§ SHORT TASK: Reproduce every one of the following rows word for word, in the order they appear.

§ RECORDS FOR THIS EXERCISE:
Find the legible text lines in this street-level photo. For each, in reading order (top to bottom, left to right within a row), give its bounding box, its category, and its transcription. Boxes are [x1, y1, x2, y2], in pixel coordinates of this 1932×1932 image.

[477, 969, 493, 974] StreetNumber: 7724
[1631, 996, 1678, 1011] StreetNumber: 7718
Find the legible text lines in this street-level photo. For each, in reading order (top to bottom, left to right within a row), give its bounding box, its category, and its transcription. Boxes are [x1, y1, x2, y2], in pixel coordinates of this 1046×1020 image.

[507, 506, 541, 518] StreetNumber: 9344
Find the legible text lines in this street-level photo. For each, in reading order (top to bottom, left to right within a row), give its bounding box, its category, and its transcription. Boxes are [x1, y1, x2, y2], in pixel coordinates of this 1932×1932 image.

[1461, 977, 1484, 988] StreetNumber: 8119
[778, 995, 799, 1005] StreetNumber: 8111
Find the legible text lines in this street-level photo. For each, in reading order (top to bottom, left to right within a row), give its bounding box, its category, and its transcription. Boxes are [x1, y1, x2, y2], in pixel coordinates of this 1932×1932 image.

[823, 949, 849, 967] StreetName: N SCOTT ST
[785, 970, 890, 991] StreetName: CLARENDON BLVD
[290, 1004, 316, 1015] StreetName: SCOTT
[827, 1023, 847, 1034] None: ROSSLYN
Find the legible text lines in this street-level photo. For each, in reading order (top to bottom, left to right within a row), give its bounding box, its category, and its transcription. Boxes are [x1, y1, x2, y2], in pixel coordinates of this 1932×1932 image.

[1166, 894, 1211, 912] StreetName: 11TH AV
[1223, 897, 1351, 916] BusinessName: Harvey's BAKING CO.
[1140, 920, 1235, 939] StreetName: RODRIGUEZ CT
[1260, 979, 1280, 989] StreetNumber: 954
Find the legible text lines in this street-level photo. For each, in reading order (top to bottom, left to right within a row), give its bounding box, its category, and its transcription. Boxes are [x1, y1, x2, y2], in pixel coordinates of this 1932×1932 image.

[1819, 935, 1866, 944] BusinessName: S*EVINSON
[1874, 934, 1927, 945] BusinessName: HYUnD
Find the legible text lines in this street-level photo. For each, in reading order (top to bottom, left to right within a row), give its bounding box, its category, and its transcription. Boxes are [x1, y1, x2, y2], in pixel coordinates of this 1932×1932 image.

§ ANSWER TO THIS EXERCISE:
Find the legible text lines in this street-level photo. For each, in reading order (top to bottom, left to right within a row), give its bounding box, its category, and its transcription. Boxes are [x1, y1, x2, y2], in pixel coordinates of this 1932×1932 image.

[477, 969, 493, 974] StreetNumber: 7724
[1631, 996, 1678, 1011] StreetNumber: 7718
Find the legible text lines in this street-level photo. For each, in reading order (top to bottom, left to right within a row), give its bounding box, its category, and its transcription. Boxes are [x1, y1, x2, y2], in pixel coordinates of this 1046×1020 image.

[507, 506, 541, 518] StreetNumber: 9344
Find the legible text lines in this street-level photo. For each, in reading order (top to bottom, left to right within a row), give its bounding box, its category, and its transcription. Boxes are [x1, y1, x2, y2], in pixel coordinates of this 1932×1932 image.

[1461, 977, 1484, 988] StreetNumber: 8119
[778, 995, 799, 1005] StreetNumber: 8111
Find the legible text lines in this street-level photo. For each, in reading order (top to bottom, left to right within a row), give its bounding box, its category, and its transcription. Boxes are [x1, y1, x2, y2], in pixel coordinates of this 1932×1932 image.

[823, 949, 849, 967] StreetName: N SCOTT ST
[785, 970, 890, 991] StreetName: CLARENDON BLVD
[290, 1004, 316, 1015] StreetName: SCOTT
[827, 1023, 847, 1034] None: ROSSLYN
Find the legible text lines in this street-level photo. For each, in reading order (top to bottom, left to right within a row), give its bounding box, its category, and its transcription. Boxes are [x1, y1, x2, y2], in pixel coordinates of this 1932×1932 image.

[1166, 894, 1211, 912] StreetName: 11TH AV
[1223, 897, 1351, 916] BusinessName: Harvey's BAKING CO.
[1140, 920, 1235, 939] StreetName: RODRIGUEZ CT
[1260, 979, 1280, 989] StreetNumber: 954
Find the legible text lines in this street-level photo. For each, in reading order (top to bottom, left to right within a row), give its bounding box, its category, and its transcription. Boxes are [x1, y1, x2, y2], in pixel coordinates of this 1932×1932 image.

[1819, 935, 1866, 944] BusinessName: S*EVINSON
[1874, 934, 1927, 945] BusinessName: HYUnD
Find the legible text lines in this street-level photo. For each, in reading order (top to bottom, left to right within a row), give its bounding box, its category, and its transcription. Boxes are [x1, y1, x2, y2], in pixel coordinates of this 1932×1932 image.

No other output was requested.